==== DOCUMENT SEGMENT
After the Last Will was read to the three siblings and Mrs Lee Suet Fern and Ms Ho on April 12, 2015, Mr Lee Hsien Yang “repeatedly insisted on the immediate demolition of the house”, PM Lee claimed. “I said that such a move so soon after Mr Lee (Kuan Yew’s) passing, when the public’s emotions were still raw, might force the Government to promptly react by deciding to gazette the house, and that would not be in the interests of Mr Lee’s legacy or Singapore.”

Mr Lee Hsien Yang and Dr Lee have said they want to carry out their late father’s wish, and have alleged that their eldest brother has abused his position as Prime Minister and wants to preserve the house to enhance his political capital. They also accused PM Lee and his wife of wanting to milk their father’s legacy and harbouring political ambitions for their son, Hongyi. The latter posted on Facebook on Thursday that he had “no interest in politics”.

SIBLINGS RESPOND

Soon after PM Lee made public his representations to the committee, Dr Lee said in a Facebook post that the Prime Minister and Ms Ho were “being mischievous and dishonest” by selectively using quotes from her “out of context”.

PM Lee and Ms Ho were trying to “suggest that Hsien Yang and his wife were trying to cheat me in our father’s final will”, Dr Lee said.

Dr Lee said she had “much earlier and repeatedly made clear to Hsien Loong and Ho Ching the truth that there was no duplicity by Hsien Yang and his wife, Suet Fern”.

“(PM Lee) continues to repeat a position that I have both clarified and discredited as a smokescreen to obscure the key point that Lee Kuan Yew’s final will of December 17, 2013, is in the same terms as his will of August 19, 2011, including the demolition clause, exactly as our father had intended.”

Dr Lee said that after the will of Aug 19, 2011, PM Lee and Ms Ho were unhappy that she had been given a right to live at the house.

“They pushed and persuaded my father very hard on this issue. This eventually resulted in 2012 in my losing my right to stay in the house and my share of my father’s estate being reduced to only a life interest. I was very upset and quarrelled with my father. It was in fact my sister-in-law, Suet Fern, who interceded with my father (when Ho Ching and Hsien Loong were overseas) on my behalf,” Dr Lee said. “My father did reinstate me and gave me an extra 1/7 share as a result.”
========
§ **QUESTIONS ON THE MATERIAL**:
1. In the excerpt on the Lee family house dispute, on what date was the Last Will read to the three siblings, Mrs Lee Suet Fern and Ms Ho?
2. List every date in the excerpt on the Lee family house dispute that gives a day, a month and a year.
==== RECORDS SHOWN
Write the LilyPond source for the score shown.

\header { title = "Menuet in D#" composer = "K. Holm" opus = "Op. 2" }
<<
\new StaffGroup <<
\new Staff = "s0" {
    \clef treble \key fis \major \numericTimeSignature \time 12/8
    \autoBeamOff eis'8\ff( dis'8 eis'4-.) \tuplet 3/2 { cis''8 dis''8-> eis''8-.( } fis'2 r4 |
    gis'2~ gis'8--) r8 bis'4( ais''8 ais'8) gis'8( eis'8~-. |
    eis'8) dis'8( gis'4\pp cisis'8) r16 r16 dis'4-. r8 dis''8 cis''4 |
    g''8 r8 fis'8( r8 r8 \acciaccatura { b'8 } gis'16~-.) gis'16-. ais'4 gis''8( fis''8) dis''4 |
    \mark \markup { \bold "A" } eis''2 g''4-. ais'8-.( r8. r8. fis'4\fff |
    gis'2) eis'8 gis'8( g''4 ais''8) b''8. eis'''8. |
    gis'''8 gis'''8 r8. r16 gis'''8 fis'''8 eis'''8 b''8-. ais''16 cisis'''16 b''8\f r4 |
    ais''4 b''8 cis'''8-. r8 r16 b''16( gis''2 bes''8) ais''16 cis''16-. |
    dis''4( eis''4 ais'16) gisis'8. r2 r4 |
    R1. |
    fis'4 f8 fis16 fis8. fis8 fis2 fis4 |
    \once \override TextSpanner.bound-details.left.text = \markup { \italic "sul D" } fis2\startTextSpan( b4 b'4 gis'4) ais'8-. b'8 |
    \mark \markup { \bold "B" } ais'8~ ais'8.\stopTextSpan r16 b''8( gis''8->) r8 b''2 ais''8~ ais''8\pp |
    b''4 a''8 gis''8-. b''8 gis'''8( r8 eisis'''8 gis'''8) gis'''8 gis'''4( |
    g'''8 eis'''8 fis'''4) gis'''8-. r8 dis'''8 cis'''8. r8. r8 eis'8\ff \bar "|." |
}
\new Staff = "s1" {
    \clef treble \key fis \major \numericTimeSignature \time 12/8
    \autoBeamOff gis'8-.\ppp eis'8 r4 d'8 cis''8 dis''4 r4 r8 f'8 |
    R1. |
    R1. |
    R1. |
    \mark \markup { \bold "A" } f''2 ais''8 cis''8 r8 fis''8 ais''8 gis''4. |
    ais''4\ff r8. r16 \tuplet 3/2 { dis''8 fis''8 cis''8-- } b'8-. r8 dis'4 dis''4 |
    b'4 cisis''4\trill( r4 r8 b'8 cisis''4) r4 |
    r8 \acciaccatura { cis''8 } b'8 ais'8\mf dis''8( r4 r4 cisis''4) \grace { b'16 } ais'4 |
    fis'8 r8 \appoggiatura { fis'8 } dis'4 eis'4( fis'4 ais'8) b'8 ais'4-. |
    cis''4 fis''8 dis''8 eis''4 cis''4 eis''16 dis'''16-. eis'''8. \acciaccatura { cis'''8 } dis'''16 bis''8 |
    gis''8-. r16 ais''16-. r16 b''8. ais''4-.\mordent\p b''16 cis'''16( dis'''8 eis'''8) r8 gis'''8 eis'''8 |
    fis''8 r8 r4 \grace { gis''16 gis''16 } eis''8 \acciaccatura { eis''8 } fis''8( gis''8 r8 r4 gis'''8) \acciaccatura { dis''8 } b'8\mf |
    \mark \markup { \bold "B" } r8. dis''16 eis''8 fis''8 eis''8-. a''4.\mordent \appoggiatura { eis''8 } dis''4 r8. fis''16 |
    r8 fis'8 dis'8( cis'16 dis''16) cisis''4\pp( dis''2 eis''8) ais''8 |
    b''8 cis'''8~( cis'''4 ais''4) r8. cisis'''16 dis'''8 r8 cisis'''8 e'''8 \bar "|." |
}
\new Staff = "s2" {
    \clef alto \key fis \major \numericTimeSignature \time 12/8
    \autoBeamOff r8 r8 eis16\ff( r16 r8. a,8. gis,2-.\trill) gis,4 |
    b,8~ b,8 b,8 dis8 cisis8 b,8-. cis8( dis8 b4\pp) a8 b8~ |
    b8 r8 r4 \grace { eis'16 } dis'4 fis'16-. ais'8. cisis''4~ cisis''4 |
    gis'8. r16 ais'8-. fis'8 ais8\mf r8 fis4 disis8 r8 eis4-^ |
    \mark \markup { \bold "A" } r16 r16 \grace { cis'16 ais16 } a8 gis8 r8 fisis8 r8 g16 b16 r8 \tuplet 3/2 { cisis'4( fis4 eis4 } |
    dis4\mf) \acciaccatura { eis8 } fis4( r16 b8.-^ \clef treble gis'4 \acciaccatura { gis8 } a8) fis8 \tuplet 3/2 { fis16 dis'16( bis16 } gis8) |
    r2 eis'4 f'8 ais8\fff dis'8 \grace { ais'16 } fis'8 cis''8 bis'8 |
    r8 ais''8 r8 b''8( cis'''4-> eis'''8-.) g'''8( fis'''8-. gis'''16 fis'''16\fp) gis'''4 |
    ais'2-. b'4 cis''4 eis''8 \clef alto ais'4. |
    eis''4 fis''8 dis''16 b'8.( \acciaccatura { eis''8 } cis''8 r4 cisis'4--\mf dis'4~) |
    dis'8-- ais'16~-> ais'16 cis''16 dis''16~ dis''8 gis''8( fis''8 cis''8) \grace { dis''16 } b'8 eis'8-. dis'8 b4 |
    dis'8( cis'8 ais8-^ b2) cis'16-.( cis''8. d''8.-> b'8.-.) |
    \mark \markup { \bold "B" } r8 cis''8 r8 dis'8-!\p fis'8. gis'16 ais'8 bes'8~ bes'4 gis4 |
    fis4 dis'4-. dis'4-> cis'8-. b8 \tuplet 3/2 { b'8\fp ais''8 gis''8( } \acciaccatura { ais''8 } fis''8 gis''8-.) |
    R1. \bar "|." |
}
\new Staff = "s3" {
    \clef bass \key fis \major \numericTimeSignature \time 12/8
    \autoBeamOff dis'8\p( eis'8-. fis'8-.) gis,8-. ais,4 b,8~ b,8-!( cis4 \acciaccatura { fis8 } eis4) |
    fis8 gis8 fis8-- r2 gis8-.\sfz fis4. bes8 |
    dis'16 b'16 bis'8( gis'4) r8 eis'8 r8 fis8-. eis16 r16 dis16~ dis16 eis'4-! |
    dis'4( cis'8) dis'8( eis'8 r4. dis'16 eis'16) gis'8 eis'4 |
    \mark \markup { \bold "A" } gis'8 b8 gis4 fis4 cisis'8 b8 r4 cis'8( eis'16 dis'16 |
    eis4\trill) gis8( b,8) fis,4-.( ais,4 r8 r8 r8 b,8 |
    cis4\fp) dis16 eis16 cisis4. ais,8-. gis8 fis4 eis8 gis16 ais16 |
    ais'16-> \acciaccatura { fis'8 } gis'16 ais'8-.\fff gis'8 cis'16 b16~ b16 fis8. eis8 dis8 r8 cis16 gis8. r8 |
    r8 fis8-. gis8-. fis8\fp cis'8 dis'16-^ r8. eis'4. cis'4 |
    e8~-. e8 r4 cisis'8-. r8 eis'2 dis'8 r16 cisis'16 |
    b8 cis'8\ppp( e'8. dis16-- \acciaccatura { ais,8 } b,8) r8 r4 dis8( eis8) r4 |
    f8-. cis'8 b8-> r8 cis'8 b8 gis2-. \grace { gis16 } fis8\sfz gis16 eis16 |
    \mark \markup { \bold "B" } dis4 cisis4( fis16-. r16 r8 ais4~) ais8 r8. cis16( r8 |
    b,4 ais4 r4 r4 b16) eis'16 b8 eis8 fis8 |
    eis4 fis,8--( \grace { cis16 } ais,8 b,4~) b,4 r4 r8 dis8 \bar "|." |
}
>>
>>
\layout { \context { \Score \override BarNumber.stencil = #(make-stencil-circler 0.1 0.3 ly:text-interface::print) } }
========
§ **TASK SOLUTIONS**:
1. April 12, 2015

2.
April 12, 2015
December 17, 2013
August 19, 2011